- These are answers to questions that frequently come up in conversation with avid bubbleheads.
How do you adjust a recipe's dilution? Edit
See next question.
Do you adjust water, detergent, polymer, or what? Edit
It depends. The relationship between the ingredients in a mix is complex. The amount of polymer needed, for example, is not strictly a function of either water amount or detergent amount or total juice amount -- though in some dilution ranges, you can treat it that way.
Generally, I think of the amount of polymer as most strongly tied to the amount of water in the juice as long as I am making adjustments in a similar dilution range. If think I may need to add a lot of water in the field, I will bring some extra polymer (usually in a solution such as BLM or a 1% guar or HEC or PEO solution) and some baking powder (since baking powder is forgiving and does not require careful measuring -- whereas citric acid needs very careful measurement to avoid overdosing the juice). I will add the water that I think I need and an appropriate amount of baking powder and see how things work. If they work well, I leave it alone. I will add a bit of polymer solution if the mix became less friendly.

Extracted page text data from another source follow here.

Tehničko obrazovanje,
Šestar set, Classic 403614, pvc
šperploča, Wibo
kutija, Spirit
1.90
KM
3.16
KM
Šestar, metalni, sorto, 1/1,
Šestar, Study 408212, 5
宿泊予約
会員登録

If I anticipate needing to adjust dilution in the field, I make the bubble juice at the most dilute that I expect to use and add detergent (and baking powder or 5% citric acid solution) little-by-little till I get the film that I want.
It is generally easier to add detergent in the field (as long as you don't overdo it) than water -- since adding a lot of water also generally necessitates adding polymer, too.

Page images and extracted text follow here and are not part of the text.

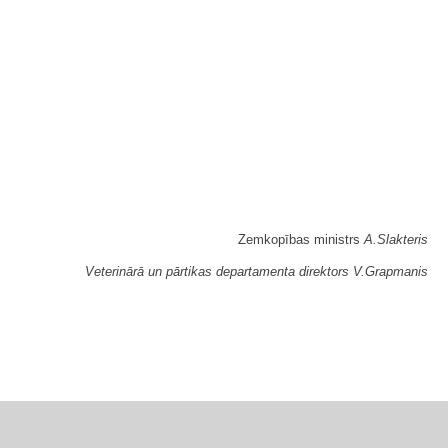
Zemkopības ministrs
A.Slakteris
Veterinārā un pārtikas departamenta direktors V.Grapmanis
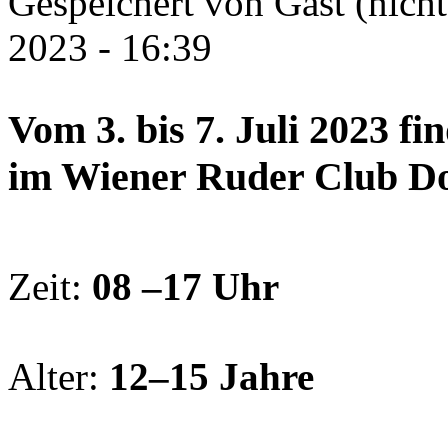
Gespeichert von
Gast (nicht
2023 - 16:39
Vom 3. bis 7. Juli 2023 
im Wiener Ruder Club Do
Zeit:
08 –17 Uhr
Alter:
12–15 Jahre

If I am playing with dilutions for a recipe that I don't plan to change in the field, I adjust the amount of detergent and keep everything else the same.
As a note: when solutions are quite dilute, they often need a bit more polymer per amount of water than solutions with more detergent. I would say roughly that if you adjust a recipe intended for 16:1 (water:detergent) or less then you should increase the amount of polymer. Somewhere around 30 or 35:1, a bit more polymer can be helpful, too.
pH Note. Keep in mind that if you add detergent or water to a mix whose pH has been adjusted (which we generally strongly recommend), you will need to readjust the pH if you add a significant amount of water or detergent to keep the pH in an optimal range.